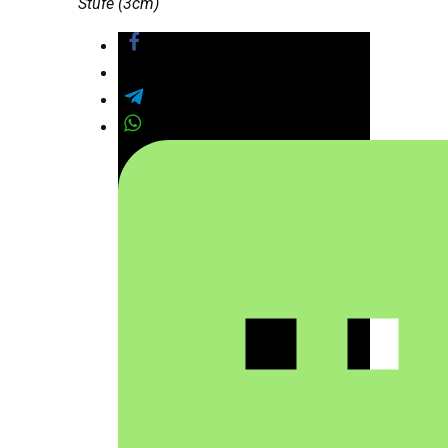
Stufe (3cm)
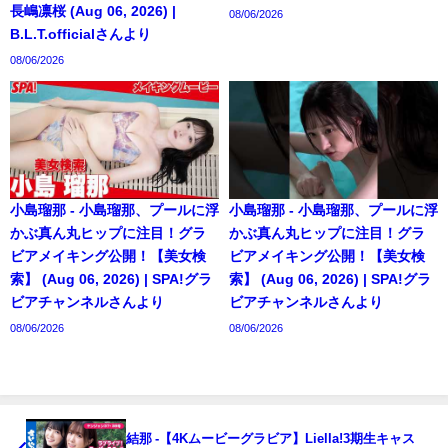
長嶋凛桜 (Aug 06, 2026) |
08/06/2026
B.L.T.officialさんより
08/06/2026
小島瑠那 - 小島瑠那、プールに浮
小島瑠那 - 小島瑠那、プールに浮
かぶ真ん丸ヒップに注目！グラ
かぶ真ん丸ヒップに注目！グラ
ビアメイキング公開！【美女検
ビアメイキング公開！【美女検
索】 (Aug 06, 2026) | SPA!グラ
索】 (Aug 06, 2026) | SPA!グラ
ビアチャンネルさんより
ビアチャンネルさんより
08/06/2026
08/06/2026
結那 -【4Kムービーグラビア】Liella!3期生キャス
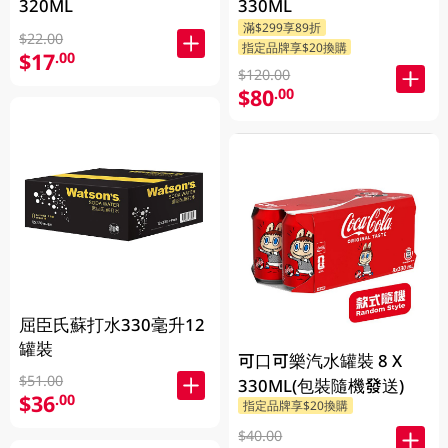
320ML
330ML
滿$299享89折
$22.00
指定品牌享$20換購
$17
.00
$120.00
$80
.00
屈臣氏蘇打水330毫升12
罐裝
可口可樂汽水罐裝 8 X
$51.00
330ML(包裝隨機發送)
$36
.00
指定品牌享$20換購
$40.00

▸ DESCRIPTION OF THE TASK
Repeat the listing exactly, minus its pictures.

▸ RESPONSE BOX
Stufe (3cm)
長嶋凛桜 (Aug 06, 2026) |
08/06/2026
B.L.T.officialさんより
08/06/2026
小島瑠那 - 小島瑠那、プールに浮
小島瑠那 - 小島瑠那、プールに浮
かぶ真ん丸ヒップに注目！グラ
かぶ真ん丸ヒップに注目！グラ
ビアメイキング公開！【美女検
ビアメイキング公開！【美女検
索】 (Aug 06, 2026) | SPA!グラ
索】 (Aug 06, 2026) | SPA!グラ
ビアチャンネルさんより
ビアチャンネルさんより
08/06/2026
08/06/2026
結那 -【4Kムービーグラビア】Liella!3期生キャス
320ML
330ML
滿$299享89折
$22.00
指定品牌享$20換購
$17
.00
$120.00
$80
.00
屈臣氏蘇打水330毫升12
罐裝
可口可樂汽水罐裝 8 X
$51.00
330ML(包裝隨機發送)
$36
.00
指定品牌享$20換購
$40.00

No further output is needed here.